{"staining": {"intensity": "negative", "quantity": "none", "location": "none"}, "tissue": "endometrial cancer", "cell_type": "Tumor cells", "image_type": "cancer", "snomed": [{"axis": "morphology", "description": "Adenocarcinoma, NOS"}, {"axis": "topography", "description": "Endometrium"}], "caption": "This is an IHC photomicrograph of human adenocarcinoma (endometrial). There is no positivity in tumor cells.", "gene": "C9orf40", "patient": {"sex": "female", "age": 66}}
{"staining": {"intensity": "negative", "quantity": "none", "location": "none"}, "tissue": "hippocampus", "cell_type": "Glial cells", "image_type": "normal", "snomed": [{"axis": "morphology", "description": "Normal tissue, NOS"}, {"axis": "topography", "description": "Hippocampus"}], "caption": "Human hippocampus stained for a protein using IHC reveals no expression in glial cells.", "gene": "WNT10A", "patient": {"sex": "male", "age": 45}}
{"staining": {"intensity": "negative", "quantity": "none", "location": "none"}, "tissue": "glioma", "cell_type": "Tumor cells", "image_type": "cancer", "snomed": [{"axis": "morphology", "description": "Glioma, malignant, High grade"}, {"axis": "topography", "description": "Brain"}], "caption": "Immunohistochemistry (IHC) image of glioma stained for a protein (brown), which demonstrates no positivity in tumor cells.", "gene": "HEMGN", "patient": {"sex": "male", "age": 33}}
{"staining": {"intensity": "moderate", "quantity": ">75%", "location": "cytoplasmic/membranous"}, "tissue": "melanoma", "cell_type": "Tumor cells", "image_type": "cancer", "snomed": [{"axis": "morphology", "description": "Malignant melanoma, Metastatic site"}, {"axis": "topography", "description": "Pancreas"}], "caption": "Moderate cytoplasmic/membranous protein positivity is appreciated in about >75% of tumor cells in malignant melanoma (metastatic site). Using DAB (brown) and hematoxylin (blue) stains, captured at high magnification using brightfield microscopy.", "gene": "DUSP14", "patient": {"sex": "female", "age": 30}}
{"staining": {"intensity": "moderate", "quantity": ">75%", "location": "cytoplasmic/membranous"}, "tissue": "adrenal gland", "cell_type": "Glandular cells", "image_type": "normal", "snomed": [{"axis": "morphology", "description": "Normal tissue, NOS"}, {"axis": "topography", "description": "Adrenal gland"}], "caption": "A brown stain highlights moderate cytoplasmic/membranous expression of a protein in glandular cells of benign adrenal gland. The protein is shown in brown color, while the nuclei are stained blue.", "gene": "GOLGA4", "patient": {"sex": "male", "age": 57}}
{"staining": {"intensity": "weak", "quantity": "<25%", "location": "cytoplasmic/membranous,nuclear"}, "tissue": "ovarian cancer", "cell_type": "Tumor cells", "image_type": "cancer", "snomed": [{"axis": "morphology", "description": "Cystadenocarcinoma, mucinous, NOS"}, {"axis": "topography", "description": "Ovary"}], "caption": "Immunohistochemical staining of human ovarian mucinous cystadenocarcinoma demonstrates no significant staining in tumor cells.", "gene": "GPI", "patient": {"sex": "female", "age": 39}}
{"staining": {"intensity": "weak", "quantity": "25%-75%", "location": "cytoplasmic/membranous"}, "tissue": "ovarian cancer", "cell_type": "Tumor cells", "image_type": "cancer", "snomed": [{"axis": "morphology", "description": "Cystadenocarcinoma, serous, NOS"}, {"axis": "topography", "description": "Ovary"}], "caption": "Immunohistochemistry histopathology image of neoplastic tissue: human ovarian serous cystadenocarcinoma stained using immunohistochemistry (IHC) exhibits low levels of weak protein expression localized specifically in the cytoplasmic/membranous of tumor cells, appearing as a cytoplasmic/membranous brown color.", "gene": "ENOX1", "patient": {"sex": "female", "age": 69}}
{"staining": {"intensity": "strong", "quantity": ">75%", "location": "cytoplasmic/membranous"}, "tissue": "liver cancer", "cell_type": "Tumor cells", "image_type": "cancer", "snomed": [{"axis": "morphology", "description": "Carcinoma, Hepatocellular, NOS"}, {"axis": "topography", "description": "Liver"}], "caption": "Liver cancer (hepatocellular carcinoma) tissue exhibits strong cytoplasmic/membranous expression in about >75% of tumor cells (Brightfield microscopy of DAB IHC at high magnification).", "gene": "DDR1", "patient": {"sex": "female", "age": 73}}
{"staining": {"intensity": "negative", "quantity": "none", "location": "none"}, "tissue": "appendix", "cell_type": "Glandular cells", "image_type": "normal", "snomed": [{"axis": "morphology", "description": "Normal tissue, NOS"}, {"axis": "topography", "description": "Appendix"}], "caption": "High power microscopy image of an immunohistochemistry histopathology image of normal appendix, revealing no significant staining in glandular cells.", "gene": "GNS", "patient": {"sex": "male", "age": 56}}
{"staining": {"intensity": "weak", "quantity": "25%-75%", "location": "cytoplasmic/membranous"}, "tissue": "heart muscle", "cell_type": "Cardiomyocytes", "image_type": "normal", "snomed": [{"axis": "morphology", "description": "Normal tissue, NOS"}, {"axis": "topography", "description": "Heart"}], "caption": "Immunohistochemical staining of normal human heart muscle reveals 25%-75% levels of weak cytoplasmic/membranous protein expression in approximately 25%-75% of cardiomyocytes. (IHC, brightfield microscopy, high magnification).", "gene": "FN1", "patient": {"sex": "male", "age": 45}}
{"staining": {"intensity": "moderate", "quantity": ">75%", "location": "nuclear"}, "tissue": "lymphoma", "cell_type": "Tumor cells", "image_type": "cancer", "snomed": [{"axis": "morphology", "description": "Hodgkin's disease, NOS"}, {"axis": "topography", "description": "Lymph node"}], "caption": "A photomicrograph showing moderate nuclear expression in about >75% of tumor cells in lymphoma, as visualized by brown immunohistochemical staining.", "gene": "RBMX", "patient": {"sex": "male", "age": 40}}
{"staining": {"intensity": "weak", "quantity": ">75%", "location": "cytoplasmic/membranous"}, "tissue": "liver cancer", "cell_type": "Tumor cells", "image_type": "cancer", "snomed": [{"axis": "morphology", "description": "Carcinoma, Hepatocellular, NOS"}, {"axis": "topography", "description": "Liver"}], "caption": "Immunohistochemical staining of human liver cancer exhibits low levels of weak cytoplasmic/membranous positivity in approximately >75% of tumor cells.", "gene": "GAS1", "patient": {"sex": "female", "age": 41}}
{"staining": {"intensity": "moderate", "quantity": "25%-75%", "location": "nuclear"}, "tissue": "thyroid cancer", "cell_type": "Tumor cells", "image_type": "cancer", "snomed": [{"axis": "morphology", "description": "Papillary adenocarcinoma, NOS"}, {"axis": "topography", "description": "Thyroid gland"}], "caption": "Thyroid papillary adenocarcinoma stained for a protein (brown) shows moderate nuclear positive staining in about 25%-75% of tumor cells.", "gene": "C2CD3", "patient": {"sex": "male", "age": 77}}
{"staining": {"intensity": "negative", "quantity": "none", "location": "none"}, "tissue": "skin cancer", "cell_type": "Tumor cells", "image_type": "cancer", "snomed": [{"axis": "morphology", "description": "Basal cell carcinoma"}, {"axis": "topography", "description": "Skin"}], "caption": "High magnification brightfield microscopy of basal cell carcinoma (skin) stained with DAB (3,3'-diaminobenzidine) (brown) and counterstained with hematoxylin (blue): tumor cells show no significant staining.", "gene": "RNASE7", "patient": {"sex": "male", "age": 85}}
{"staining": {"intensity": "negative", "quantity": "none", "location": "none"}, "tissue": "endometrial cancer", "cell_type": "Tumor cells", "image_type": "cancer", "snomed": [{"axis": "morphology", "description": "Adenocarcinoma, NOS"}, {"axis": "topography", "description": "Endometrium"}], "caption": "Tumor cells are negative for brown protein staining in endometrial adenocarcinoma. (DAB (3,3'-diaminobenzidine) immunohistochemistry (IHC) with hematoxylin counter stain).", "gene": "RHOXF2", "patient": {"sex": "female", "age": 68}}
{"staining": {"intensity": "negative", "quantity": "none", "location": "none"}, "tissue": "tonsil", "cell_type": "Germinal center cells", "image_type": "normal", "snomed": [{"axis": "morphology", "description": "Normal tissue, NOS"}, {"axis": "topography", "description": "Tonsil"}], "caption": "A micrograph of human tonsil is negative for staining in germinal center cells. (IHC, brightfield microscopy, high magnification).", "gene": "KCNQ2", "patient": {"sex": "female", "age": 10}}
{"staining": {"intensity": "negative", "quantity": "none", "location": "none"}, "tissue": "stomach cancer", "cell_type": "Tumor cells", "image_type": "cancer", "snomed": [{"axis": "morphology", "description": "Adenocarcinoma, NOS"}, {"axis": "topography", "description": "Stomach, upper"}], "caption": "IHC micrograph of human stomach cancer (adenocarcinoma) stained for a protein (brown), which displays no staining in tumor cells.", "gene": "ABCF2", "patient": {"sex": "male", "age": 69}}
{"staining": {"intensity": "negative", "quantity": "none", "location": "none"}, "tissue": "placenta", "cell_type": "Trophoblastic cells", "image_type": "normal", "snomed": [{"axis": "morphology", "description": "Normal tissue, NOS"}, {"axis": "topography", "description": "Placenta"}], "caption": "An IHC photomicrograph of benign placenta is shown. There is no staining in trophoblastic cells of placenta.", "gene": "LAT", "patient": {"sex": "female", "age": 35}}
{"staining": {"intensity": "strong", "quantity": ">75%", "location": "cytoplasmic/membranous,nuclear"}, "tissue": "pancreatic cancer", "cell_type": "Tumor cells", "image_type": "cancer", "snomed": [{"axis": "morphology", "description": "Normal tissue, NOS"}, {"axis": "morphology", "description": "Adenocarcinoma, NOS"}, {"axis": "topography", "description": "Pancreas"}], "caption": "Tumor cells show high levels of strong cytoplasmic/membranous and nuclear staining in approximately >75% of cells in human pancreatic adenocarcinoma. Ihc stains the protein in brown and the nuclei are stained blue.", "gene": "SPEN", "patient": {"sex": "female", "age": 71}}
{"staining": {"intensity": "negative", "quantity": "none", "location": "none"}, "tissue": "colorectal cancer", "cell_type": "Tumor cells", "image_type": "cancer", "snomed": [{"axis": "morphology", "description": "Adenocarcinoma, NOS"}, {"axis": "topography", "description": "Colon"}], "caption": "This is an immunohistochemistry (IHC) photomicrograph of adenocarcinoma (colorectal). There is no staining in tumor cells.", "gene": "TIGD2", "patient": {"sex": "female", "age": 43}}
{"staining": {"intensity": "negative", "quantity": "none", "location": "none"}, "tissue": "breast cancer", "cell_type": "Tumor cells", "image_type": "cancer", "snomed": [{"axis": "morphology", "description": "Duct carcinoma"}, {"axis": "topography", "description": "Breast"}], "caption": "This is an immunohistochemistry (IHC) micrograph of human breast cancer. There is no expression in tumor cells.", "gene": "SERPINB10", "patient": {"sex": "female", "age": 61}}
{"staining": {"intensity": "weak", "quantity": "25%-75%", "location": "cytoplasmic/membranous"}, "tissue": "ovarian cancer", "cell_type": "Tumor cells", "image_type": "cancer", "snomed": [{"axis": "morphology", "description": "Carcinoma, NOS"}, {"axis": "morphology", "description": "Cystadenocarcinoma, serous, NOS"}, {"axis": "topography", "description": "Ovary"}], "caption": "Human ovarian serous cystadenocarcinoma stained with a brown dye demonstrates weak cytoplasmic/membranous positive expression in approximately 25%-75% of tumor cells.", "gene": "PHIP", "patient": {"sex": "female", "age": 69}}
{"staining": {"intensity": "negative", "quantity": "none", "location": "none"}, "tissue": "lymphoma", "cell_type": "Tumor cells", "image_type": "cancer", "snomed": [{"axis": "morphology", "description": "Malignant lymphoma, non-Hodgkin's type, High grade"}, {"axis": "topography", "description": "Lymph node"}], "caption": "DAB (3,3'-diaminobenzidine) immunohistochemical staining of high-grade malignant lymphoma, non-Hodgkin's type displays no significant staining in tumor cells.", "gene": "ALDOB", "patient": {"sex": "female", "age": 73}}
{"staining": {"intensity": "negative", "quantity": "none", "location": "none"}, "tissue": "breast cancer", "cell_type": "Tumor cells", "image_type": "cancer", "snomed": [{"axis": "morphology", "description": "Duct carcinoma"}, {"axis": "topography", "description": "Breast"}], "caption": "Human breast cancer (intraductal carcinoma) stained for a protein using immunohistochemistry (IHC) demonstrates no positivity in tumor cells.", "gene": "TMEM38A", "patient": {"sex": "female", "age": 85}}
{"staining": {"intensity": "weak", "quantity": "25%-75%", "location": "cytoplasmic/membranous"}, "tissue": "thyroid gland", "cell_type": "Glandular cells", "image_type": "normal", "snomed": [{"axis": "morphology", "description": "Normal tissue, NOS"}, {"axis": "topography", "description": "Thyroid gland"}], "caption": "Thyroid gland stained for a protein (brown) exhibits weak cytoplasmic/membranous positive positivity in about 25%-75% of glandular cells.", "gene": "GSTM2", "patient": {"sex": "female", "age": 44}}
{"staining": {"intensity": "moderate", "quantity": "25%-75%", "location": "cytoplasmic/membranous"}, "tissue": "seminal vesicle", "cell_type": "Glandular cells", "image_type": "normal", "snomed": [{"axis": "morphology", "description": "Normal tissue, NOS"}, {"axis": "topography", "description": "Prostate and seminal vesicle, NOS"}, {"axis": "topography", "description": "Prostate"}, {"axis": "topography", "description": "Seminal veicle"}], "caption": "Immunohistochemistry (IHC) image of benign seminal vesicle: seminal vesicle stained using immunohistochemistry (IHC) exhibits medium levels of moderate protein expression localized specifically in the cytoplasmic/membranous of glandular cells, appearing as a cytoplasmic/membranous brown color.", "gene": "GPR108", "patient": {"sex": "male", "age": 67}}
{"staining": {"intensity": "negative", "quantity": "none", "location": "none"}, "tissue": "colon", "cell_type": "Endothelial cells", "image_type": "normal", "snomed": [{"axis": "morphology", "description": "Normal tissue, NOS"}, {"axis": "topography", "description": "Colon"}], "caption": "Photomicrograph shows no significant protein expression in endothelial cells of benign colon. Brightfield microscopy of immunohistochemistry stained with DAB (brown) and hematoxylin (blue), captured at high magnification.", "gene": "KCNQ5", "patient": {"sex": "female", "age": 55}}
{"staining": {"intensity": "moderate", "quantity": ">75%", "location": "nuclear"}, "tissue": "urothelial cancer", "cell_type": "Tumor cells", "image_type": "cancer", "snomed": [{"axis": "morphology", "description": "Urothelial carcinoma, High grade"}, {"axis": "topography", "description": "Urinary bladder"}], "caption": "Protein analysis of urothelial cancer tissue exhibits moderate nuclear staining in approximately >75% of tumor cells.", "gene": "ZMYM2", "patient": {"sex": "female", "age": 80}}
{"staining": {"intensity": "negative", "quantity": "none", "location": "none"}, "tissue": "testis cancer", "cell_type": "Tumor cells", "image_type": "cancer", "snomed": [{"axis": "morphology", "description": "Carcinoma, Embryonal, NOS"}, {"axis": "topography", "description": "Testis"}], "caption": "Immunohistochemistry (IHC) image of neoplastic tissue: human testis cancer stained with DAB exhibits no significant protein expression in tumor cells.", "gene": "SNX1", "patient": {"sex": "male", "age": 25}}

**WORK TASK:**
All lines carrying the word "Hepatocellular" must be copied from the data above.

**OUTPUT OF THE EXERCISE:**
{"staining": {"intensity": "strong", "quantity": ">75%", "location": "cytoplasmic/membranous"}, "tissue": "liver cancer", "cell_type": "Tumor cells", "image_type": "cancer", "snomed": [{"axis": "morphology", "description": "Carcinoma, Hepatocellular, NOS"}, {"axis": "topography", "description": "Liver"}], "caption": "Liver cancer (hepatocellular carcinoma) tissue exhibits strong cytoplasmic/membranous expression in about >75% of tumor cells (Brightfield microscopy of DAB IHC at high magnification).", "gene": "DDR1", "patient": {"sex": "female", "age": 73}}
{"staining": {"intensity": "weak", "quantity": ">75%", "location": "cytoplasmic/membranous"}, "tissue": "liver cancer", "cell_type": "Tumor cells", "image_type": "cancer", "snomed": [{"axis": "morphology", "description": "Carcinoma, Hepatocellular, NOS"}, {"axis": "topography", "description": "Liver"}], "caption": "Immunohistochemical staining of human liver cancer exhibits low levels of weak cytoplasmic/membranous positivity in approximately >75% of tumor cells.", "gene": "GAS1", "patient": {"sex": "female", "age": 41}}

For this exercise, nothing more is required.